The table lists the tumors as digital papillary adenoma. This is incorrect
Author Response
Unfortunately the authors did not address my main concern regarding tissue selection. Their findings contradict recent studies on this topic and it would therefore be prudent to obtain more objective parameters to confirm the diagnosis of the tumors presented here. Consensus diagnosis of 7 board certified dermatopathologists is highly subjective and insufficient for a scientific study.
I seriously doubt that there is a true association between BRAF and digital papillary adenocarcinoma. Case 13 illustrated here does not look like an example of digital papillary adenocarcinoma to me and it should not be included.
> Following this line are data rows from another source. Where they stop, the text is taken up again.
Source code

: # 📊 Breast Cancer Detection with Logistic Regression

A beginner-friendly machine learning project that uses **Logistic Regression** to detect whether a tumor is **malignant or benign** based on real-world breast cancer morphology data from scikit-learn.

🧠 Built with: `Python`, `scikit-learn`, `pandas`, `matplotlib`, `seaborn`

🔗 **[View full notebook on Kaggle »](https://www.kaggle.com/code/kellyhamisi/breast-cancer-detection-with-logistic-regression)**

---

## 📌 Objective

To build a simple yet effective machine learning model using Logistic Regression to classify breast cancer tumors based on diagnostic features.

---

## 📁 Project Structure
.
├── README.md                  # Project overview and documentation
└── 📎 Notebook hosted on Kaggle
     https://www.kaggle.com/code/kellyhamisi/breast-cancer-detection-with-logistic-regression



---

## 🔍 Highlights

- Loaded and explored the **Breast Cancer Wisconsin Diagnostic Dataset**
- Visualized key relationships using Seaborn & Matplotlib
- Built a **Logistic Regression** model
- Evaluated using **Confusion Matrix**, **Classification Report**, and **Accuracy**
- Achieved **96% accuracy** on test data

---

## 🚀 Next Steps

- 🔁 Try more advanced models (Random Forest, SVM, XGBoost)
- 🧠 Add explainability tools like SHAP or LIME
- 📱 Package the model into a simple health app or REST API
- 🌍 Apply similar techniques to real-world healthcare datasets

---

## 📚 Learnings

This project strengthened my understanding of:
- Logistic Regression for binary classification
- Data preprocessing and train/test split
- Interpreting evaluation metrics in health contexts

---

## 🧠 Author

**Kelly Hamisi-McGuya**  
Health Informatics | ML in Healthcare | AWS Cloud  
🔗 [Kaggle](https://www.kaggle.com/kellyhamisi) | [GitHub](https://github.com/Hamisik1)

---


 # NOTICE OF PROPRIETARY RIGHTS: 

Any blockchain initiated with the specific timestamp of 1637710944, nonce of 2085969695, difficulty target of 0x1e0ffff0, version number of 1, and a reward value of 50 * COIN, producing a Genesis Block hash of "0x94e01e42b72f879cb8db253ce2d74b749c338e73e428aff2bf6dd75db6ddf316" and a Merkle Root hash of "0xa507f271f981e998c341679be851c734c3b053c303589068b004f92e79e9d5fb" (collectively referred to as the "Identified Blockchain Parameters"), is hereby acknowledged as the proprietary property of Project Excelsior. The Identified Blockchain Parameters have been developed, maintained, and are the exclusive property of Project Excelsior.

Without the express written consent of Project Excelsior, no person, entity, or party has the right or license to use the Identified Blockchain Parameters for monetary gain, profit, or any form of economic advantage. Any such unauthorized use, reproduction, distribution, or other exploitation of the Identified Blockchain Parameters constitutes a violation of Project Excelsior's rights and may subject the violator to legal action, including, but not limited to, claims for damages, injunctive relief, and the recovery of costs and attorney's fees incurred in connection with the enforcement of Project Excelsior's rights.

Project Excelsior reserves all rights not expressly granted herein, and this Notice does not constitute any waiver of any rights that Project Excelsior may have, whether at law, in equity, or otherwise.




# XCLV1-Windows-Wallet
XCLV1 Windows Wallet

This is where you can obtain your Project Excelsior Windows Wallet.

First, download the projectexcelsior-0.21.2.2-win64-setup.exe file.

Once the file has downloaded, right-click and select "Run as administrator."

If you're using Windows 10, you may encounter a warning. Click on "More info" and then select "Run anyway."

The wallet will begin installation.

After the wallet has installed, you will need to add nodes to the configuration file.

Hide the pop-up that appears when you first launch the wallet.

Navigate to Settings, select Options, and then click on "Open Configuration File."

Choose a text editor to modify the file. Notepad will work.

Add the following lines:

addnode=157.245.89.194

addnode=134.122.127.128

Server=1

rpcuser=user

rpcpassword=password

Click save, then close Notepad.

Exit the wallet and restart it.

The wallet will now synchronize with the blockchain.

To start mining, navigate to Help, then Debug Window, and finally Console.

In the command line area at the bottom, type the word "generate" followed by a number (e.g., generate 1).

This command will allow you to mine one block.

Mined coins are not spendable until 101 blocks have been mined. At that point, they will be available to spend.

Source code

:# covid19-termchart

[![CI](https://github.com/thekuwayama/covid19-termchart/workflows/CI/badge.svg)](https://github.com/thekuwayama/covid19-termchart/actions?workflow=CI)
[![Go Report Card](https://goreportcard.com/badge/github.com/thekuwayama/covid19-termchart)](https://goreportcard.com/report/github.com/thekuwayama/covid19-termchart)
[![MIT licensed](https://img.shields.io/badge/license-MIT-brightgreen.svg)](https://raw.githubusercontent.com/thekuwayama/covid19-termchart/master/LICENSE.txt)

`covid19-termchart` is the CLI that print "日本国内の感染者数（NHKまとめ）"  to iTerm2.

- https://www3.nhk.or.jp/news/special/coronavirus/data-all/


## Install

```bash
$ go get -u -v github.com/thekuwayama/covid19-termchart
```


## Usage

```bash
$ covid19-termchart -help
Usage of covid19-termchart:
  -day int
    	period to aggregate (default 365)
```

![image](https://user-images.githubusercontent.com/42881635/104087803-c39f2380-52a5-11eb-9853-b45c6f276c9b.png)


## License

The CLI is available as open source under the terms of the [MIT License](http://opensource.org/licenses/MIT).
Similarly the illustrated case 3 resembles hidradenoma or hidradenocarcinoma at least from the supplied image, which would explain the absence of BRAF and LR HPV staining.
Given the uncertainty of the diagnoses, the title needs to be changed.
We thank the reviewer for their comments and have changed the title accordingly.
There is a duplication in the reference list.
The table lists the tumors as digital papillary adenoma. This is incorrect.
We thank the reviewer for their suggestions and have corrected the duplication citation and table.
Reviewer 2 Report
Comments and Suggestions for Authors
The authors have addressed the reviewer's comments in the revised version.
I have only one comment: The meaning of the sentence on lines 136-137 is not clear in its current form. Thus I would propose to change this sentence to: "Additionally, further studies comparing the detection of LR-HPV using ISH versus polymerase chain reaction (PCR) can help assessing the value of ISH as a diagnostic tool.
Author Response
We thank the reviewer for their comments and have changed the sentence accordingly.